In his new paper, Prosperetti says it is unlikely that shock waves within the shrinking bubble trigger sonoluminescence because the bubble would need to maintain a near-perfect spherical shape. "I think it is absolutely impossible for the bubble to remain spherical," he says. "In a sound field, there is a very well-defined mechanism that will prevent this from happening. The fluid wants to push a jet, a finger of liquid, through the bubble, hitting the other side. What you see in sonoluminescence is the initial result of this 'hammer of water.'" This jet, moving at perhaps 4,000 miles per hour, or more than five times the speed of sound in air, strikes so quickly that water molecules do not have time to flow away from the point of impact. Instead, the fluid fractures. "This is what happens with Silly Putty, for instance," Prosperetti says. "If you pull slowly, it just stretches or flows. But if you pull it really hard, it snaps, and you get a brittle fracture."

Ice and even Wint-O-Green Lifesavers candy sometimes give off light when they crack, and water molecules could produce the same effect, the Hopkins researcher suggests. His theory holds the promise of explaining many facets of the phenomenon.

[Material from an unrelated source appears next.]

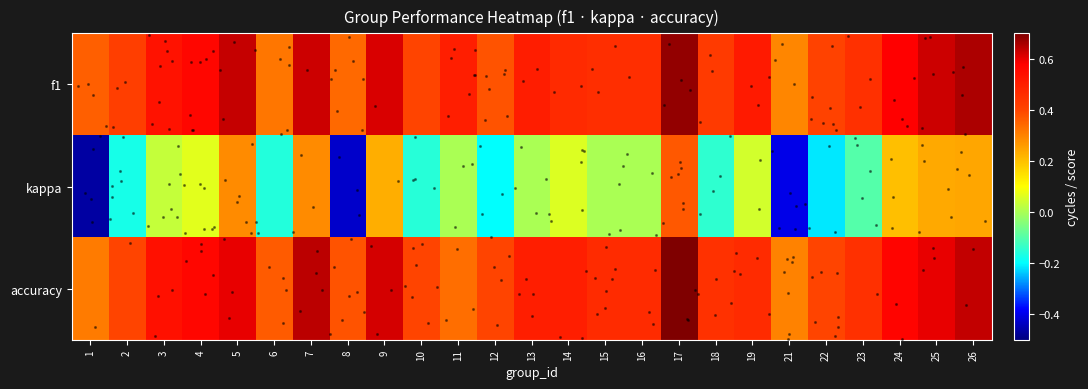

Which series changed the most between 16 and 21?

kappa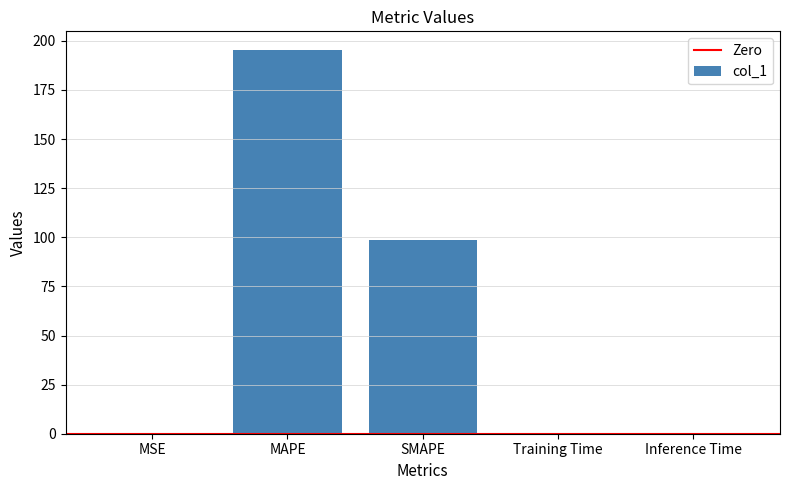

Where is the data nearest to the value 97?

SMAPE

For example, bright light emission requires tiny amounts of a noble gas such as xenon, argon or helium dissolved in the liquid because, Prosperetti believes, these inert atoms create flaws or weaknesses in water's crystal-like structure that provide a foothold where the fracture begins. In his paper, Prosperetti urges other researchers to test his theory. He suggests several lab experiments for this purpose, including the firing of a hyperfast bullet or fluid jet at water in a controlled setting to see if it produces luminescence.